Bapa Surgawi kita tidak berada jauh. Dia bisa menjadi sangat dekat dengan kita. Allah hidup, saya tahu bahwa Dia hidup. Dia adalah Bapa kita. Yesus Kristus, Penebus Dunia, mengawasi bumi ini. Dia akan mengarahkan segala sesuatu. Jangan takut, patuhilah perintah-perintah-Nya, kasihilah sesama manusia, berdoalah untuk perdamaian dan semuanya akan baik-baik saja.’

Saat setiap kalimat diterjemahkan untuk jemaat, saya melihat para wanita mengambil sapu tangan mereka dan seperti yang dikatakan oleh seorang pengamat mereka mulai ‘melambai-lambaikan sapu tangan tersebut seperti seorang ibu mengucapkan selamat tinggal untuk selamanya kepada putra satu-satunya.’ Mereka mengangguk-anggukkan kepala dengan penuh semangat diikuti dengan ucapan ja, ja, ja! (ya, ya, ya!). Lalu saya memerhatikan untuk pertama kalinya bahwa bahkan galeri dipenuhi dengan banyak orang yang berdiri dengan bersandar di dinding. Saya melihat ke bawah pada seorang wanita tua di depan saya, kepalanya ditutupi dengan syal polos usang, yang dilingkarkan di sekeliling bahunya, wajahnya yang sudah tua dan keriput terlihat tenteram karena iman. Saya berbicara langsung kepadanya.

‘Hidup ini hanya sebagian dari kekekalan. Kita pernah hidup sebelum kita datang ke bumi sebagai anak-anak rohani Allah. Kita akan hidup kembali setelah kita meninggalkan kehidupan ini. Kristus telah mematahkan belenggu kematian dan dibangkitkan. Kita semua akan dibangkitkan.

‘Saya sangat percaya dengan doa. Saya tahu adalah dimungkinkan untuk mengulurkan tangan dan menyentuh Kuasa yang Tak Terlihat itu yang memberi kita kekuatan dan sauh seperti itu pada saat dibutuhkan.’ Dengan setiap kalimat yang saya ucapkan, kepala wanita tua tersebut mengangguk sebagai tanda setuju. Dan walaupun tua, lemah, keriput, wanita itu luar biasa dalam pengabdiannya.

Saya tidak ingat semua yang saya katakan, tetapi saya ingat merasa dikuatkan, diilhami oleh wajah-wajah yang penuh perhatian dari para pria dan wanita ini yang begitu tabah dalam membuktikan iman mereka kepada Allah yang mereka layani dan kasihi.

■ DATA TERSEDIA
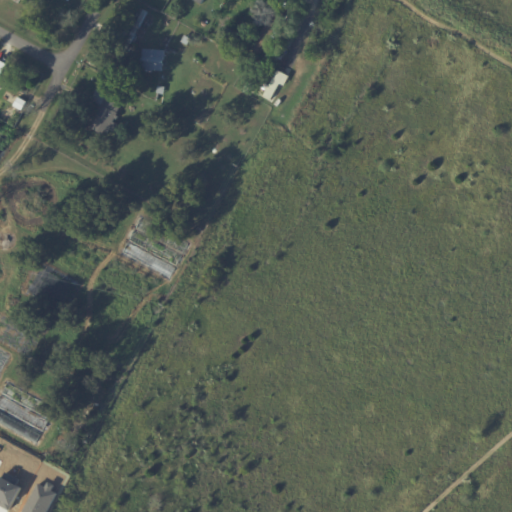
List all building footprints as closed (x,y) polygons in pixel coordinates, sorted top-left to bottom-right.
[(213,0),(208,8),(194,0),(213,0)] [(156,15),(140,45),(123,36),(127,29),(133,32),(145,9),(156,15)] [(277,9),(286,14),(263,54),(254,49),(277,9)] [(187,35),(193,39),(189,45),(183,41),(187,35)] [(143,70),(145,48),(166,50),(164,71),(154,70),(154,73),(149,72),(149,70),(143,70)] [(255,56),(263,61),(259,69),(251,64),(255,56)] [(280,70),(290,76),(285,85),(282,83),(273,99),(265,95),(268,91),(263,88),(266,82),(271,85),(280,70)] [(249,81),(256,84),(251,95),(245,91),(247,86),(246,86),(249,81)] [(93,101),(98,90),(124,102),(118,115),(120,116),(119,120),(117,119),(115,122),(121,124),(117,132),(111,129),(108,135),(93,128),(99,115),(96,114),(99,105),(92,102),(93,101)] [(21,97),(29,102),(24,110),(16,106),(20,97),(21,97)] [(2,476),(0,479),(0,503),(11,510),(23,487),(18,484),(21,479),(7,471),(4,477),(2,476)] [(40,483),(23,511),(47,511),(59,493),(53,490),(56,485),(50,482),(47,487),(40,483)]
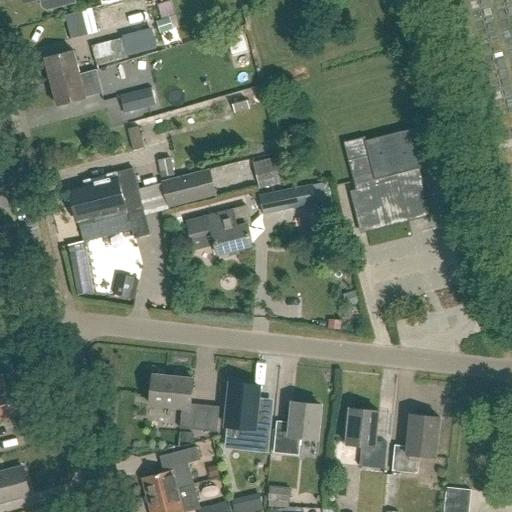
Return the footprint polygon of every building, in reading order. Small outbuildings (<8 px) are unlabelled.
[(23,0),(25,5),(41,0),(43,8),(48,11),(75,3),(74,0),(23,0)] [(95,7),(68,15),(76,39),(102,31),(95,7)] [(158,22),(161,32),(172,29),(169,19),(158,22)] [(141,34),(92,47),(97,68),(135,59),(131,49),(143,46),(141,34)] [(74,52),(45,60),(51,83),(81,76),(74,52)] [(87,100),(87,99),(103,94),(97,71),(81,76),(51,83),(58,107),(87,100)] [(157,105),(152,90),(121,98),(125,114),(157,105)] [(344,143),(352,173),(357,195),(365,227),(385,222),(386,227),(388,226),(387,222),(425,213),(425,212),(415,170),(446,163),(437,124),(367,141),(366,137),(344,143)] [(130,129),(135,150),(146,148),(140,126),(130,129)] [(253,163),(259,189),(286,182),(279,156),(253,163)] [(173,158),(160,160),(164,177),(176,175),(173,158)] [(86,187),(70,191),(74,208),(122,195),(123,197),(126,196),(126,197),(140,194),(133,170),(85,183),(86,187)] [(216,196),(215,193),(210,172),(163,184),(169,208),(216,196)] [(316,202),(312,183),(262,195),(266,214),(316,202)] [(74,208),(78,223),(94,219),(96,223),(127,215),(129,223),(130,223),(135,240),(151,236),(140,194),(126,197),(126,196),(123,197),(122,195),(74,208)] [(232,252),(252,247),(247,226),(251,225),(246,207),(208,217),(187,222),(194,250),(215,245),(217,256),(219,255),(220,260),(233,256),(232,252)] [(86,249),(69,253),(77,295),(95,292),(86,249)] [(118,275),(114,295),(134,299),(138,279),(118,275)] [(226,359),(225,369),(246,371),(248,361),(226,359)] [(0,419),(25,414),(18,387),(6,390),(2,374),(0,374),(0,419)] [(194,380),(153,376),(151,405),(183,408),(181,429),(217,433),(220,408),(191,405),(194,380)] [(257,419),(259,403),(261,387),(232,384),(227,427),(242,429),(240,446),(268,450),(272,421),(257,419)] [(274,453),(299,456),(301,438),(317,440),(321,406),(292,403),(289,431),(276,430),(274,453)] [(359,466),(384,469),(387,443),(375,442),(378,412),(350,409),(347,445),(361,446),(359,466)] [(393,471),(418,473),(420,456),(437,457),(440,418),(411,415),(408,447),(396,445),(393,471)] [(194,484),(188,464),(201,460),(197,448),(160,457),(164,473),(143,479),(147,496),(194,484)] [(217,466),(209,468),(211,477),(219,475),(217,466)] [(0,503),(30,495),(22,467),(0,473),(0,503)] [(193,505),(198,503),(194,484),(147,496),(151,511),(186,511),(194,510),(193,505)] [(293,488),(271,486),(271,499),(293,500),(293,488)] [(471,501),(472,490),(448,487),(447,499),(471,501)] [(236,511),(246,511),(243,497),(233,499),(236,511)] [(381,498),(366,498),(365,510),(380,511),(381,498)] [(469,511),(471,501),(447,499),(446,510),(467,511),(469,511)] [(232,511),(229,501),(201,509),(202,511),(232,511)]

■ PETUNJUK PENGERJAAN
a) Tulis ulang bagian teks bacaan tanpa mengubah apa pun, dari "Saat setiap kalimat" sampai "berbicara langsung kepadanya.".
b) Jawablah pertanyaan berikut berdasarkan teks bacaan:
(i) Apa yang diucapkan jemaat sambil mengangguk-anggukkan kepala?
(ii) Apa yang menutupi kepala wanita tua yang duduk di depan?
(iii) Sebagai apa kita hidup sebelum datang ke bumi?

■ JAWABAN SOAL
a)
Saat setiap kalimat diterjemahkan untuk jemaat, saya melihat para wanita mengambil sapu tangan mereka dan seperti yang dikatakan oleh seorang pengamat mereka mulai ‘melambai-lambaikan sapu tangan tersebut seperti seorang ibu mengucapkan selamat tinggal untuk selamanya kepada putra satu-satunya.’ Mereka mengangguk-anggukkan kepala dengan penuh semangat diikuti dengan ucapan ja, ja, ja! (ya, ya, ya!). Lalu saya memerhatikan untuk pertama kalinya bahwa bahkan galeri dipenuhi dengan banyak orang yang berdiri dengan bersandar di dinding. Saya melihat ke bawah pada seorang wanita tua di depan saya, kepalanya ditutupi dengan syal polos usang, yang dilingkarkan di sekeliling bahunya, wajahnya yang sudah tua dan keriput terlihat tenteram karena iman. Saya berbicara langsung kepadanya.

b)
(i) Ja, ja, ja! (ya, ya, ya!)
(ii) Syal polos usang
(iii) Sebagai anak-anak rohani Allah